Residents of 21 villages in southeastern Tanzania are seeing an improvement in their health and livelihood as a result of a five-year, $3.32 million program funded by the Primate’s World Relief and Development Fund (PWRDF) and the Canadian International Development Assistance (CIDA).
People now have better access to drugs and other medical supplies, children are getting much-needed vaccines, and women are benefitting from training on best farming practices, said Geoffrey Monjesa, PWRDF partner and development officer for the Anglican diocese of Masasi.
And soon, women and children won’t have to walk 5-6 hours each day to fetch water from open ponds, said Monjesa. As part of the program, about 30 new wells will be installed and eight others refurbished, which will help about 11,000 households.
The program has also enabled the church to fulfill its work of helping people “spiritually and physically,” said Monjesa.
Monjesa briefed PWRDF about the progress of the program during a visit to the national church office in Toronto last Oct. 25. The program, which focuses on health, water, and food, is designed to benefit 155,093 direct beneficiaries in the villages of Masasi and Nachingwea.
Aside from providing medical supplies to existing dispensaries (clinics) run by government, the program also supports mobile clinics that provides community HIV-AIDS education, testing, and care of patients living with HIV, and treatment and prevention of malaria.
As a result of these clinics, about 18,000 people, who have previously shied away from visiting hospitals for fear of being stigmatized, have been tested for HIV-AIDS, explained Zaida Bastos, program coordinator for PWRDF. This is significant progress since HIV-AIDS prevalence is high in Masasi and Nachingwea: 30% compared with the national average of 11 to 15%, she added.

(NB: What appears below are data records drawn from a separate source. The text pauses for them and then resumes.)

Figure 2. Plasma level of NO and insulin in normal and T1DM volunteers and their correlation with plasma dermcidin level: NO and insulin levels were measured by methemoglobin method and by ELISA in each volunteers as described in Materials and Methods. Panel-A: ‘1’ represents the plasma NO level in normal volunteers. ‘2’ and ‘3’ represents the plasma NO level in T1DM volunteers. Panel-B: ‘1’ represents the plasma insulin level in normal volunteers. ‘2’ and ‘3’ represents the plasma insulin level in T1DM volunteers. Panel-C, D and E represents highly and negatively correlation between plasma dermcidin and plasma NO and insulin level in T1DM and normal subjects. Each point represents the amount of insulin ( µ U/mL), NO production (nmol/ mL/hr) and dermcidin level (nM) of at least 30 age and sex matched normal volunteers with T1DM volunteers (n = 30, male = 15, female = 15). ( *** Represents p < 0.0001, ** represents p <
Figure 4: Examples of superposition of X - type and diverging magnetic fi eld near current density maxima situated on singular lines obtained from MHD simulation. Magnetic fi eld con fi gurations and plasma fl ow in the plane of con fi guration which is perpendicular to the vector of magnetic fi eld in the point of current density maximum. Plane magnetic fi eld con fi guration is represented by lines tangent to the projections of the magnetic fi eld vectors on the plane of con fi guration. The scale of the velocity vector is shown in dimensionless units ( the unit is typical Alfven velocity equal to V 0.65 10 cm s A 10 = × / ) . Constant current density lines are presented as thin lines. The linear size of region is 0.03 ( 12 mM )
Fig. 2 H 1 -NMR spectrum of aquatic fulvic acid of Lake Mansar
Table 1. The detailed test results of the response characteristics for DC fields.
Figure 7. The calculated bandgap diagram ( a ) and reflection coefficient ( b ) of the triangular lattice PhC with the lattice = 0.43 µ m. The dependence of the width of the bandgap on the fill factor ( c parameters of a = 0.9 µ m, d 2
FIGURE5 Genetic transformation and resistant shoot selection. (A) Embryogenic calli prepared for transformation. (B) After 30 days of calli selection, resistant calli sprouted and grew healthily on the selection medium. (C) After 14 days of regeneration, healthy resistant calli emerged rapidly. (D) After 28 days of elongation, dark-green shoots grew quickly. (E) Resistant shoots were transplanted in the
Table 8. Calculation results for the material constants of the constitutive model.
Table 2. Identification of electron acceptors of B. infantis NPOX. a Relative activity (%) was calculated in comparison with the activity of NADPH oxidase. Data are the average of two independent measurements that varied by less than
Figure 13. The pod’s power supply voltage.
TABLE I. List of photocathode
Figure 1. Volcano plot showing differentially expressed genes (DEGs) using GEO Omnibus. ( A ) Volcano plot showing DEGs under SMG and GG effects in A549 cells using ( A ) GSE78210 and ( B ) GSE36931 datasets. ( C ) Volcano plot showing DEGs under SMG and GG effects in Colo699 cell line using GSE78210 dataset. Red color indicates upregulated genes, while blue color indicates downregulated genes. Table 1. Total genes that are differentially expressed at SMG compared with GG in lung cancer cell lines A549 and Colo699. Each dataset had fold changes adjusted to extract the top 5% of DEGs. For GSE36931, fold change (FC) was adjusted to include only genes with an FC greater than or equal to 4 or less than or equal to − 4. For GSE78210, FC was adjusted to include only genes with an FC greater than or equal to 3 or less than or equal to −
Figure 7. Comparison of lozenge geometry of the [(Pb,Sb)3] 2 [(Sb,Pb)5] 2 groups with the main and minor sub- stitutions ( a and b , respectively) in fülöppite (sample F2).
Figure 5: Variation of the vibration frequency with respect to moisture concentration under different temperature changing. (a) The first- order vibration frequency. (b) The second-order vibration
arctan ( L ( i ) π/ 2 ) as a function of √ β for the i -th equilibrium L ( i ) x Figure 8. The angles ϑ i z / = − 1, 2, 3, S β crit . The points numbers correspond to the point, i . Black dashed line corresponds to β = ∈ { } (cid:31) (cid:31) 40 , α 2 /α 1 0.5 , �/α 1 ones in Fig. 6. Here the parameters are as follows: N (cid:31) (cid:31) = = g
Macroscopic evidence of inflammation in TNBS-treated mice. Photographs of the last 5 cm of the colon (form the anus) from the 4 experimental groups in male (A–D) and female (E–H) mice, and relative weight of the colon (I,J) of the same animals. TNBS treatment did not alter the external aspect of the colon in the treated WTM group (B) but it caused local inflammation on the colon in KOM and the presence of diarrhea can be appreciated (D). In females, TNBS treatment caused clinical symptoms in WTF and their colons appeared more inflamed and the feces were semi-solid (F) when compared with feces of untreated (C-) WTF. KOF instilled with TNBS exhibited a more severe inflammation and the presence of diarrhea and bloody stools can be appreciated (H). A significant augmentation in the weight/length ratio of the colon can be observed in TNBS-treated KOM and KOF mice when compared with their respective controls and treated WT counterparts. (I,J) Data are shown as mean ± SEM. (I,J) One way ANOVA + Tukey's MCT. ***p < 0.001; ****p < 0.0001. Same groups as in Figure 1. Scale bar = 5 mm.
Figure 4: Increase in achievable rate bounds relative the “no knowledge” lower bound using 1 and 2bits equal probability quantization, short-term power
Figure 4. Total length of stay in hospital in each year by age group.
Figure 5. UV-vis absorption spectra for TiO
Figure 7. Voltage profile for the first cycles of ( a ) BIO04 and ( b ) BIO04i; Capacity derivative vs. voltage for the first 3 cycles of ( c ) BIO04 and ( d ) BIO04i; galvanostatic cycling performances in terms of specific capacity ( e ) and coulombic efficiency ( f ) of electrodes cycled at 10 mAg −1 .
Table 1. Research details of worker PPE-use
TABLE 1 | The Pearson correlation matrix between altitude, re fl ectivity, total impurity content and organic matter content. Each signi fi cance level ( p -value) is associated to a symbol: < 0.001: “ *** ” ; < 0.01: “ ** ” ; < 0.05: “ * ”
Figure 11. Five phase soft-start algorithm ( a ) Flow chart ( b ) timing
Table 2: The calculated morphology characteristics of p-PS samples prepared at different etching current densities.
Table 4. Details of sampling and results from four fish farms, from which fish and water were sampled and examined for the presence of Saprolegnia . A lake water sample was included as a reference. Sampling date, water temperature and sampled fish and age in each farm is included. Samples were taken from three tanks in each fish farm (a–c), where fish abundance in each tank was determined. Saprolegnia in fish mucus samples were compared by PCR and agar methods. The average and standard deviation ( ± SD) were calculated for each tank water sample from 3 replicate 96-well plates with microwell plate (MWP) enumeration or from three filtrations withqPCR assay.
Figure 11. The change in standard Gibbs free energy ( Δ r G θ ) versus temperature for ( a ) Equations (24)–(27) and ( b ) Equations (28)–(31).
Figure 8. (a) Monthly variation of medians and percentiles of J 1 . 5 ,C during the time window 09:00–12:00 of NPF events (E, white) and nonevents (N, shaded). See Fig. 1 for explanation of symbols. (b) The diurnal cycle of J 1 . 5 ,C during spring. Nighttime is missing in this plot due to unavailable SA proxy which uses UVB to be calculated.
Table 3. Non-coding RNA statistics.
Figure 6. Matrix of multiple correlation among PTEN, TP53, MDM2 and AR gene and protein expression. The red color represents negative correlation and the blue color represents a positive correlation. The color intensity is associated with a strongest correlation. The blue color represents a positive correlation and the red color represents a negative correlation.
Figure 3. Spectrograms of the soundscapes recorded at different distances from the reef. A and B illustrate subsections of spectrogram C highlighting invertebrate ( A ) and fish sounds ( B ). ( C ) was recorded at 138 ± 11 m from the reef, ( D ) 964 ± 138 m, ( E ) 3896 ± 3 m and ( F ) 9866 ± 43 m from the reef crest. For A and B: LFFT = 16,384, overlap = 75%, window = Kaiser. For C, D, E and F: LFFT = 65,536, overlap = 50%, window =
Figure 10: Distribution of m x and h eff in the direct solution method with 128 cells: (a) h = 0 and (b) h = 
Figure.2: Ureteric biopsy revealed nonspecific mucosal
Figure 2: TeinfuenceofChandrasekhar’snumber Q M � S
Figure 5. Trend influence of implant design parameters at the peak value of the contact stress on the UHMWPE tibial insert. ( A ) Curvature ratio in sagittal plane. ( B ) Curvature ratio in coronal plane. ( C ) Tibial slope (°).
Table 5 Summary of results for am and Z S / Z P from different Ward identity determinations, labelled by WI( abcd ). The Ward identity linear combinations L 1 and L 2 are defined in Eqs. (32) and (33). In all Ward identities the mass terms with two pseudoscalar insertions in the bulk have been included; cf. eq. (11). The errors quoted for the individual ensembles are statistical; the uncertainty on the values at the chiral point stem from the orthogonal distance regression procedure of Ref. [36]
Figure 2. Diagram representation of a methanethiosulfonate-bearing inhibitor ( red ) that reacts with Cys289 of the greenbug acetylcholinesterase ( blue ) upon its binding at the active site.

The program has also made it possible to hire 54 community health workers, who promote good health habits among villagers through basic health awareness and education.
In terms of food and livelihood, the program provides seeds to improve the local production of staple foods such as maize, ground nuts and cassava. In addition, it asks farmers to contribute 20 per cent of the seeds from their harvest to the community’s seed bank to help others who can’t afford to buy seeds, said Monjesa.